Kutzneria sp. CA-103260 and Streptomyces collinus Tü 365, as well as all strains used for the acquisition of the large-scale study (1245 files) were initially cultivated in 250 mL Erlenmeyer flasks with a stainless-steel spring with 50 mL media ISP2 from in-house frozen stocks. After 48 h of incubation at 30 °C and 200 rpm, the strains were re-inoculated in 24-deep well plates with ISP2 (Yeast extract 4.0 g; Malt extract 10.0 g; Glucose 4.0 g; Distilled water 1000.0 mL; pH 7.2) only for Streptomyces collinus Tü 365, DNPM (Dextrin from corn Type I 40.0 g; Bacto soytone 7.5 g; Bacto yeast extract 5.0 g; MOPS 21.0 g; Distilled water 1000.0 mL; pH 7.0) and FPY12 (Fructose 20.0 g; Glucose 10.0 g; Maltose 10.0 g; Bacto peptone 5.0 g; Amicase 5.0 g; Trace elements FPY-12 1 mL; Distilled water 1000.0 mL; pH 7.0; Trace elements FPY-12: FeSO4·7 H2O 0.5 g; ZnSO4·7 H2O 0.5 g; MnSO4·H2O 0.1 g; CuSO4·5 H2O 0.05 g; CoCl2·6 H2O 0.05 g; Distilled water 1000.0 mL) media up to a volume of 3.7 mL and optical density (O.D.) of 0.1. After 7 days of incubation at 30 °C and 200 rpm, 200 μL of culture broth per well was transferred in a 96-well Sirocco protein precipitation plate (Waters; 186002448) and positive pressure was applied using a manifold. The supernatant was collected in a 96-well plate. The remaining cells on the filter were disrupted using 3 × 200 μL of methanol that was combined with the supernatant after applying positive pressure. The wells were dried using gentle nitrogen (N2) stream overnight and redissolved in 200 μL of Milli-Q water. Using an Oasis HLB 96-well plate with 60 mg sorbent per well (Waters; 186000679), the samples were purified using 100% v/v MeOH as eluent. The plate was again left overnight under an N2 stream, re-dissolved in 150 μL 50% v/v methanol and the samples were transferred to glass sample vials.

Metabolomic data acquisition with LC–MS–MS/MS

The analysis of the pyracrimycin A-containing samples was performed on a high-resolution mass spectrometer (HRMS) Orbitrap Fusion system, as previously described in Nielsen et al. [38].

The instrumentation that was used for the analysis of the commercial standards, the large-scale study, and the extracts of Streptomyces collinus Tü 365 and Kutzneria sp. CA-103260 is a Dionex Ultimate 3000 ultra-high-performance liquid chromatography (UHPLC) coupled to a high-resolution mass spectrometer (HRMS) Orbitrap ID-X (ThermoFisher Scientific, Waltham, MA, USA). The UHPLC method used for the analysis was the following: column, Zorbax Eclipse Plus C-18 column (2.1 × 100 mm, 1.8 μm) (Agilent, Santa Clara, CA, USA); column temperature: 40 °C; solvent A (H2O buffered with 0.1% HCOOH) and solvent B (CH3OH buffered with 0.1% HCOOH); isocratic: 0–0.8 min, 2% B; gradient: 0.8–2.5 min, 2–5% B; gradient: 2.5–10 min, 5–100% B; isocratic: 10–11 min, 100% B; gradient: 11–11.7 min, 100–2% B; isocratic: 11.7–12.7 min, 2% B; flow rate, 0.350 mL/min.
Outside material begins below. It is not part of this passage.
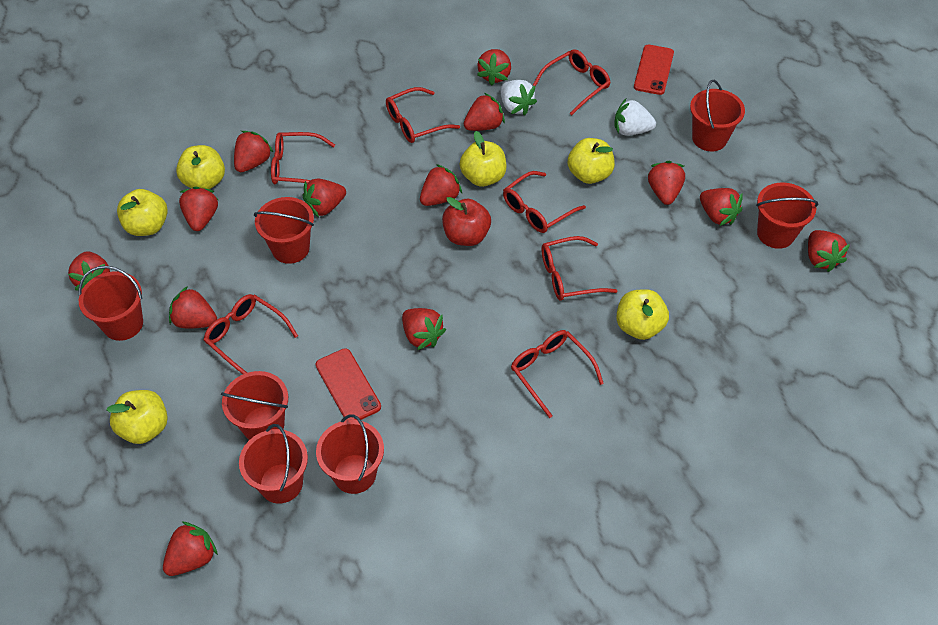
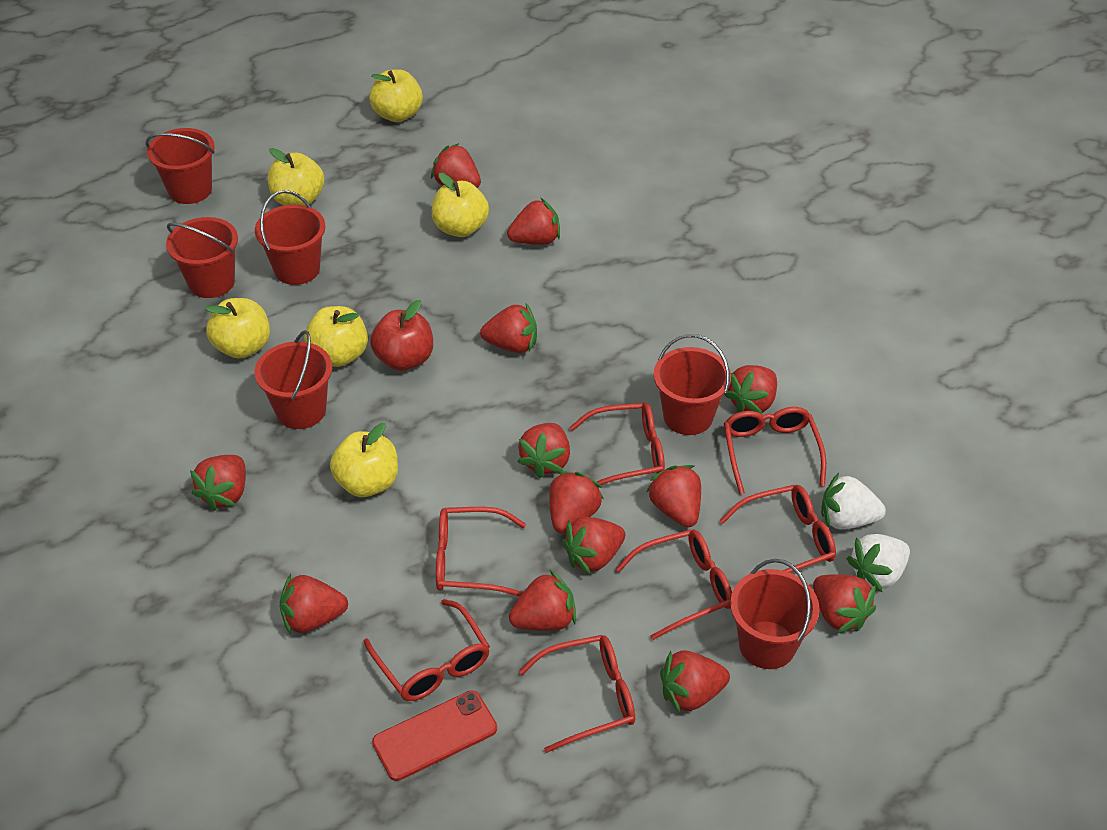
red bucket: [79,266,143,341] [221,371,288,440] [239,424,308,504] [254,197,314,264] [316,414,384,494] [690,80,745,151] [756,182,818,249] = 7 -> [146,128,215,204] [166,217,238,298] [255,190,326,285] [255,330,332,429] [654,334,731,435] [730,559,820,669] = 6
red phone: [315,348,381,420] [634,45,674,95] = 2 -> [372,691,497,781] = 1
The HRMS was performed in positive mode (+ ESI), at 3500 V spray voltage, in the mass range (m/z) 100–1500 (70–100 for the DSMZ 40,733 samples) at a resolution of 120 K, RF Lens 60%, and AGC target 400 K. Before analysis, the MS instrument was calibrated using ESI Positive ion Calibration Solution Pierce™ LTQ Velos ESI Positive Ion Calibration Solution. The software Xcalibur 4.2 (Thermo Fisher Scientific Inc.) was used for targeted data analysis.